In the third episode of the HIMSS Australia Digital Dialogue Series, hosted by Tim Kelsey, Senior Vice President, HIMSS Analytics International, guest speakers Neville Board, Chief Digital Health Officer at Victoria’s Department of Health and Human Services, Dr Nathan Pinskier, Member of The Royal Australian College of General Practitioners (RACGP) Expert Committee ehealth, Advisor ADHA Secure Messaging, Renza Scibilia, Manager - Type 1 Diabetes and Consumer Voice, Diabetes Australia and Peter J.K. Weston, APAC Leader, Healthcare Solutions, Hyland Healthcare, Australia discussed COVID-19’s impact on digital health developments in Victoria, and what needs to be done to maintain the momentum from the ‘gains’ made from the pandemic.
COVID-19’s impact on digital health developments in Victoria
Board laid out the context with regards to digital health priorities in Victoria – over 50% of beds in public hospitals are already supported by EMRs and there are multiple EMRs since health services do their own procurement within the given assurance framework.
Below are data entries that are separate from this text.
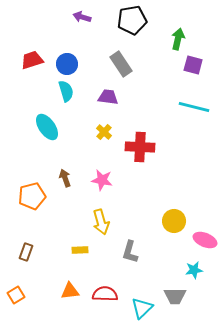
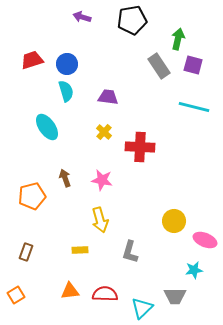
gray rectangle: moved 38 px right, 2 px down
yellow arrow: moved 1 px left, 2 px up
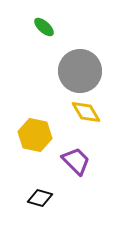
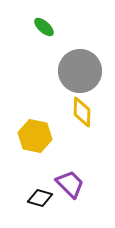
yellow diamond: moved 4 px left; rotated 32 degrees clockwise
yellow hexagon: moved 1 px down
purple trapezoid: moved 6 px left, 23 px down
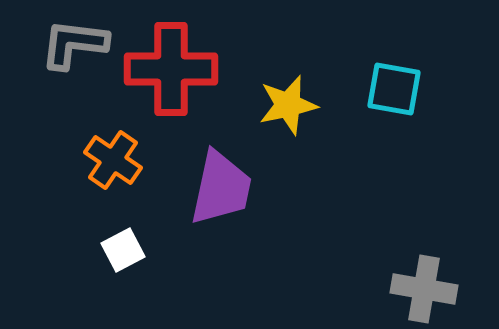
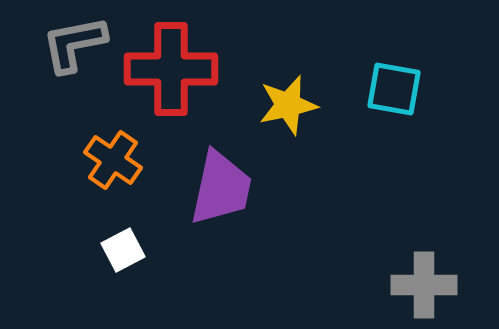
gray L-shape: rotated 18 degrees counterclockwise
gray cross: moved 4 px up; rotated 10 degrees counterclockwise
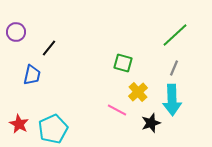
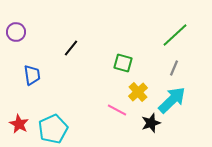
black line: moved 22 px right
blue trapezoid: rotated 20 degrees counterclockwise
cyan arrow: rotated 132 degrees counterclockwise
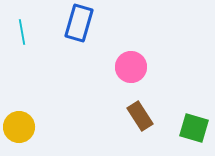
Some of risks associated with work processes often have to do with paper and digital applications have brought in to reduce this along the continuum of care. “For primary care, we have been given a strong boost by My Health Record with a high uptake of 90% by GPs and community pharmacies. For patients in the public health setting, knowing what medicines they are on is useful, time saving and reduces risk,” said Board. In terms of the digital context, Victoria is in the process of rolling out unique patient identification across health services. Looking forward, digital health support will also be created for touch points in mental health and aged care.
“We’ve spent a decade developing national strategy, and in January and February, along comes COVID, and within a matter of a few weeks, we’ve seen healthcare organizations around the country having to fundamentally change the way they do business,” said Dr Pinskier.
He added that in General Practice, specialist practice and paramedic practice, there are waiting rooms that are empty as people as afraid of visiting clinics and sitting in carparks. Telehealth, which has seen a struggle in uptake in over a decade, suddenly became mainstream in a matter of weeks.
“We’ve got telehealth and we still have to provide people with a whole lot of information and documentation, and we have not developed a model by which to do that. For instance, how do you hand over a prescription across a digital screen? It’s really hard to do. We are able to work with the federal department at state levels to implement image-based prescriptions as an interim, until we move to the new world of digital prescribing.”
Other challenges include handing a sick note digitally, and My Health Record was not designed to deal with PDFs. He said that a rethink is required to think about what needs to be achieved in a digital world and how to best support telehealth, which is likely to be stay as a dominant model of care.
Scibilia observed that what has been happening with the diabetes community is applicable to other chronic health conditions and other health service users – a lot of processes were paper-based, forms need to be double signed, and all of these processes have to be streamlined due to the pandemic.
“There was a real surprise in the community that these things happened so quickly, especially considering it’s what advocates have been asking for for so long – things such as easily accessible telehealth consultation,” she said.
Commenting on what Dr Pinksier said earlier, Weston said that the technologies already exist to enable organizations to be able to have content delivered to them, whether it is on a mobile phone, tablet or computer. He hopes that medical image and content can be enabled on My Health Record. “In the medium and long term, I am really excited in terms of delivering smarter solutions that enable access by anyone, anywhere securely and leveraging that on My Health Record”.
Maintaining momentum from the ‘gains’ made from the pandemic
While telehealth adoption has increased rapidly in the Victorian public health setting in response to the pandemic, Board said that two broad areas of concern: which care models are amendable to video conferencing and which patient/client cohort are comfortable with video conferencing?
“We have to look very carefully at each use case such as chronic disease and mental health, to see what other tools need to be in place for that care cohort to be looked after. I think we have to look at mixed models and not make everything digital,” Board said.
“Nothing beats a face-to-face consultation and we still recognize it as the gold standard,” Dr Pinkier said. What he observed with the rapid roll-out of telehealth is that 90% of the consultation funded under the MDS are telephone consultations and only about 10% are video. The reason for that is that is easy to pick up a phone compared to setting up a video call.
If opportunistic providers go into telehealth unfettered for all kinds of basic things and start undermining the fabric of tradition practice, it can lead to the decline of general practice and fragmentation of care.
“The telehealth model we have implemented is a rushed one and it needs a comprehensive review. We also need to have conversation once and for all about mandated (software) standards, and what we would like to see is a standardized approach to how software is funded and implemented, concluded Dr Pinkier.